== Segment start ==

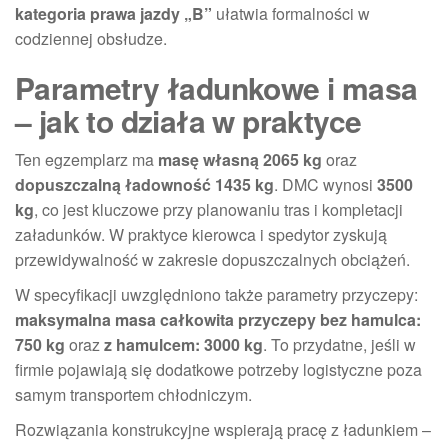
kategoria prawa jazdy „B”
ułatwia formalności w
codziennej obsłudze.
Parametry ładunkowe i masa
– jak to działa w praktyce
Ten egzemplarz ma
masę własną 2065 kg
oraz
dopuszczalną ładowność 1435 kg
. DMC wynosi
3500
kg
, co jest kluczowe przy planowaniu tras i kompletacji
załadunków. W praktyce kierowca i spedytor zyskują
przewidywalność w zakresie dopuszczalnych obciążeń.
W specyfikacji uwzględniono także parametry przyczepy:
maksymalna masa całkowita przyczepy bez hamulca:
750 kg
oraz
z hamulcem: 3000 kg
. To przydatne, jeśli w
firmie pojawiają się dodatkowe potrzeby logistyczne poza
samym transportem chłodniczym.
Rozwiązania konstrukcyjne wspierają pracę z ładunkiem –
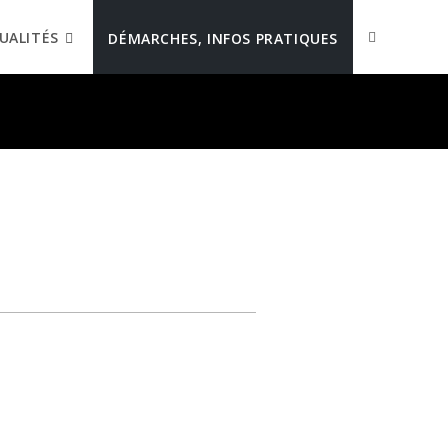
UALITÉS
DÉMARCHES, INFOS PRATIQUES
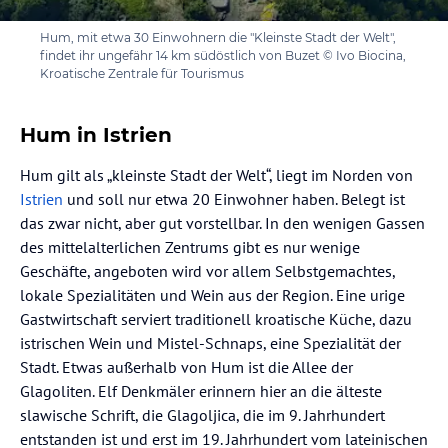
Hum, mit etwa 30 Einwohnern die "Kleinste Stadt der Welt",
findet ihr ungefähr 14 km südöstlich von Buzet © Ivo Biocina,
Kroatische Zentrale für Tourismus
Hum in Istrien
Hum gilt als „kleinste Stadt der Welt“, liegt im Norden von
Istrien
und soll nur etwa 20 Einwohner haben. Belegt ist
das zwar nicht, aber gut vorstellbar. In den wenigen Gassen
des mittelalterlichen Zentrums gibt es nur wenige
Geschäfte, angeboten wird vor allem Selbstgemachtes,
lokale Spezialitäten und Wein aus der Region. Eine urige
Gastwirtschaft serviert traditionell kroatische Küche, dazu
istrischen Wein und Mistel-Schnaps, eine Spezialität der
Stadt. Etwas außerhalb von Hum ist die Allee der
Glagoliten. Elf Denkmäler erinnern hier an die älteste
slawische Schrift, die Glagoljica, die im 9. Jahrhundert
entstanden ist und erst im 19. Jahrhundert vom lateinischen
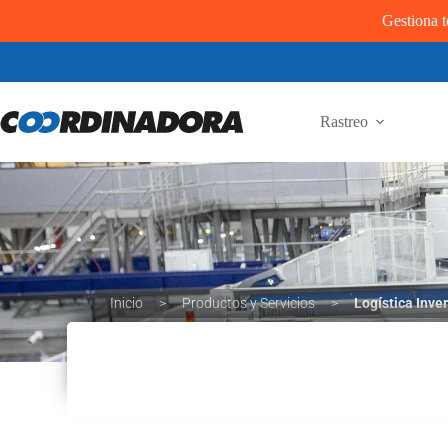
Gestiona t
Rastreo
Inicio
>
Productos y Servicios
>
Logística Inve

== Segment end ==

TASK REQUIREMENTS. Beginning with the first line of the records, write out every line up to and including the one with "przydatne, jeśli w", exactly, and omit all pictures.

COMPLETED TASK.
kategoria prawa jazdy „B”
ułatwia formalności w
codziennej obsłudze.
Parametry ładunkowe i masa
– jak to działa w praktyce
Ten egzemplarz ma
masę własną 2065 kg
oraz
dopuszczalną ładowność 1435 kg
. DMC wynosi
3500
kg
, co jest kluczowe przy planowaniu tras i kompletacji
załadunków. W praktyce kierowca i spedytor zyskują
przewidywalność w zakresie dopuszczalnych obciążeń.
W specyfikacji uwzględniono także parametry przyczepy:
maksymalna masa całkowita przyczepy bez hamulca:
750 kg
oraz
z hamulcem: 3000 kg
. To przydatne, jeśli w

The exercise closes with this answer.